If you can't walk away, just sit back down and do some writing. Forget about the story you lost for a little while. Write other things. And if you're like me, some stories will be happy to go quietly into the night without much fanfare--those were stories you just weren't really dying to tell. Don't worry about them. Better to focus you passions elsewhere, and trust that little bits and pieces of that story that were really good will work their way piecemeal into other stuff.

But some stories.....some will return to you and start scratching on the inside of your skull to be let out. They won't stay dead.

It's sort of the writer's version of "If you love someone, let them go...."

So if those stories come back, it was meant to be.

3 comments:

  1. Quick note to Antigone: drive failure doesn't necessarily mean the data is lost. You can create a Linux bootable disk on a flash drive/jump drive and boot to that, and then see if you can read the data off the hard drive, moving it to the jump drive. If you have another desktop available, the old desktop drive can be slaved into the main one and might still be readable. Failure to boot does not mean the data is lost.

    Beyond that, Chris' backup comments are solid and I highly recommend them.

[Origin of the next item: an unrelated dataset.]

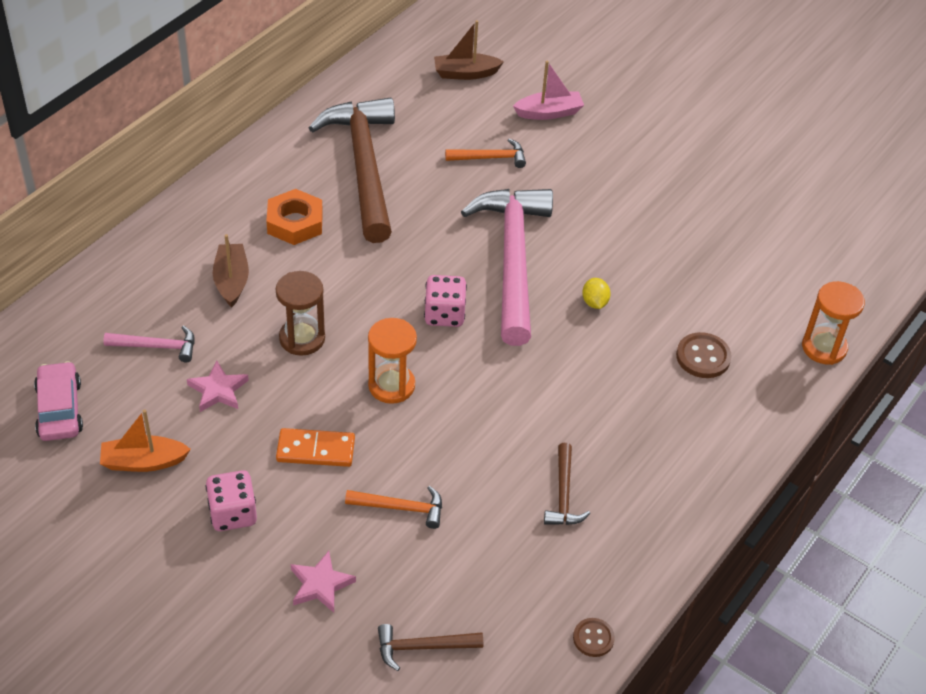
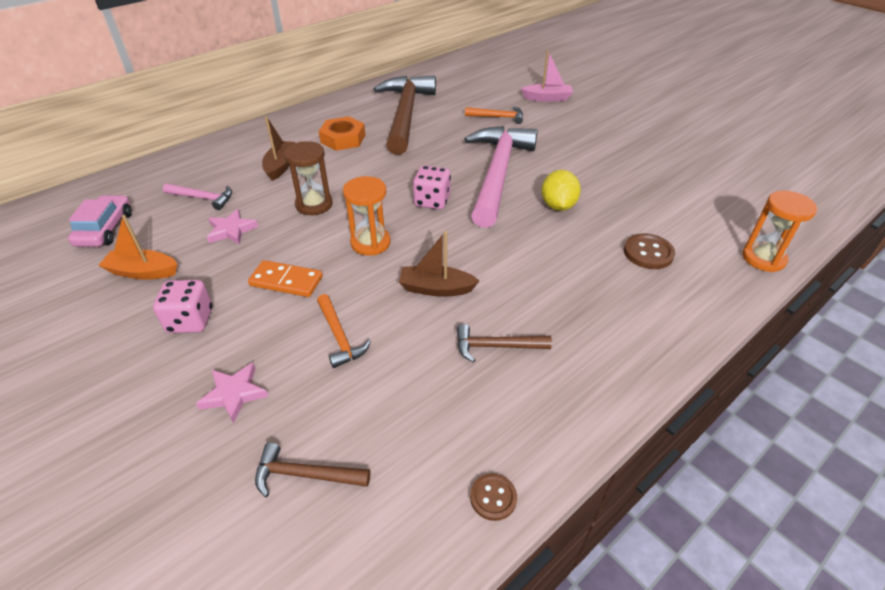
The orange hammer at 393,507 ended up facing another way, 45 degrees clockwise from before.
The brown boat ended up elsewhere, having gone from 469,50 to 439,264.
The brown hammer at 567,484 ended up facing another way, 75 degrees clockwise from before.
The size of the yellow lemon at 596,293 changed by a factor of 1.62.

If you can't use a Cloud service due to lack of internet, then make multiple copies of the files on different devices. Copy to a jump drive you carry with you, but also make a second copy on a jump drive you store in a secure place. Worst thing that will happen is you lose a day of work, not the whole thing.

    ReplyDelete
  2. Take a ceramics class and destroy everything you make the first semester. Second semester keep only the very best. Third semester, at the end, reevaluate the stuff from the second and repeat. During it all, study the best work you can find.